While the State Department has classified the MEK as a terrorist organization, the Pentagon leadership ordered the US occupation forces in Iraq to negotiate a truce with the group, effectively granting it legitimacy as an armed force. This deal was subsequently rescinded, but the organization has been allowed to continue its operations on Iraqi soil.
Playing much the same role as the Iraqi National Congress of Ahmed Chalabi in relation to Iraq, the MEK and its front group, the National Council of Resistance of Iran, have provided Washington with supposed intelligence concerning Iranian weapons programs. Earlier this week, the MEK claimed to have discovered two uranium enrichment facilities under construction 40 miles west of Tehran. “It’s time for US policy to be clear and firm against the Iranian regime,” a spokesman for the group declared.
Elements within the Pentagon have reportedly contemplated using the MEK as a proxy force against the Iranian regime, much in the same way that the US employed the Northern Alliance in toppling the Taliban regime in Afghanistan.

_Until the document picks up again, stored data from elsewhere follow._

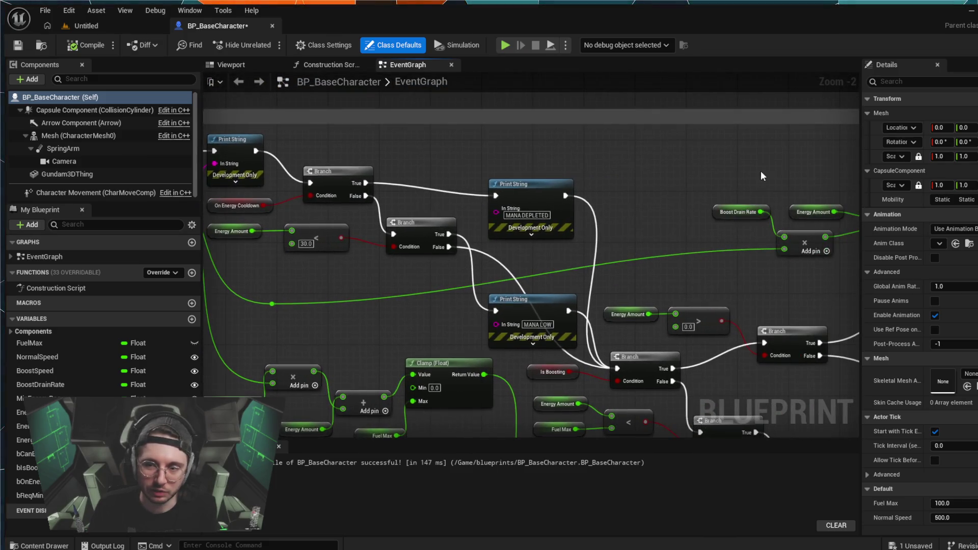
mouse_move(760, 170)
left_mouse_down()
mouse_move(510, 163)
mouse_move(444, 148)
left_mouse_up()
left_click_drag(765, 129, 537, 180)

In the person of Reza Pahlavi, the Bush administration unquestionably has found an ideological soul mate, though one who is apparently a subject of near universal ridicule and revulsion in Iran itself. The cementing of ties with the son of the former dictator only underscores the real agenda sought by Washington behind the talk of promoting “democracy” in Iran. As in Iraq, its principal aim is the installation of a repressive US puppet regime that will privatize the country’s oil industry and turn it over to the US-based energy corporations.
Despite differences within the administration, the Washington Post reported that the State Department appeared ready to bow to the push by the Pentagon for a policy of destabilizing the Iranian regime.

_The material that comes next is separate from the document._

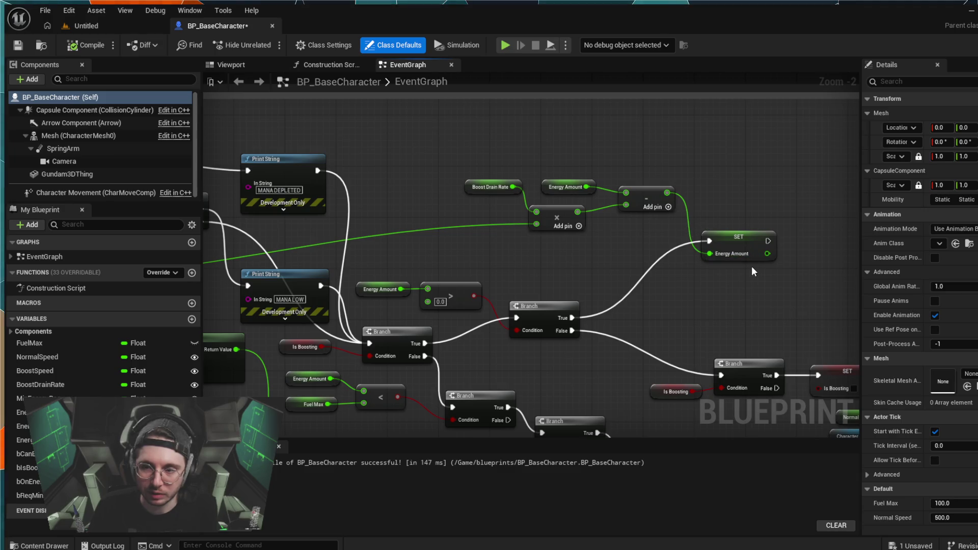
left_click_drag(754, 272, 634, 221)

A number of prominent Democrats have indicated that the administration would likewise face no significant opposition in Congress if it embarks on another, far more dangerous, chapter of military aggression in the Persian Gulf.
Senator Joseph Biden, the senior Democrat on the Senate Foreign Relations Committee, indicated that any differences on Iranian policy were limited to tactics and timing. Appearing on NBC’s “Today” show, Biden cautioned that the US military operations in Afghanistan and Iraq were still far from completion.
“We’ve got a long way to go there,” he said of Iraq. “I don’t think we should be biting off more than we can chew right now.”
Rep. Jane Harman (D-Calif.), the ranking Democrat on the House Intelligence Committee, said on CBS’s “Face the Nation” that Iran represented “more of a clear and present danger than Iraq last year.”
For his part, Senator Joseph Lieberman (D-Ct.) enthusiastically embraced the administration’s adoption of a state policy of “regime change.”
Responding to the talk of a new policy of aggression aimed at Iran, the spokesman for the country’s Foreign Ministry, Reza Asefi, stated, “We hope that wisdom and logic dominates the Americans’ debates and they refrain from carrying out any interference in our affairs.” The spokesman added, “Iran has always defended its interests with full power and will continue to do so. It won’t hesitate even for a fraction of a moment to defend itself.”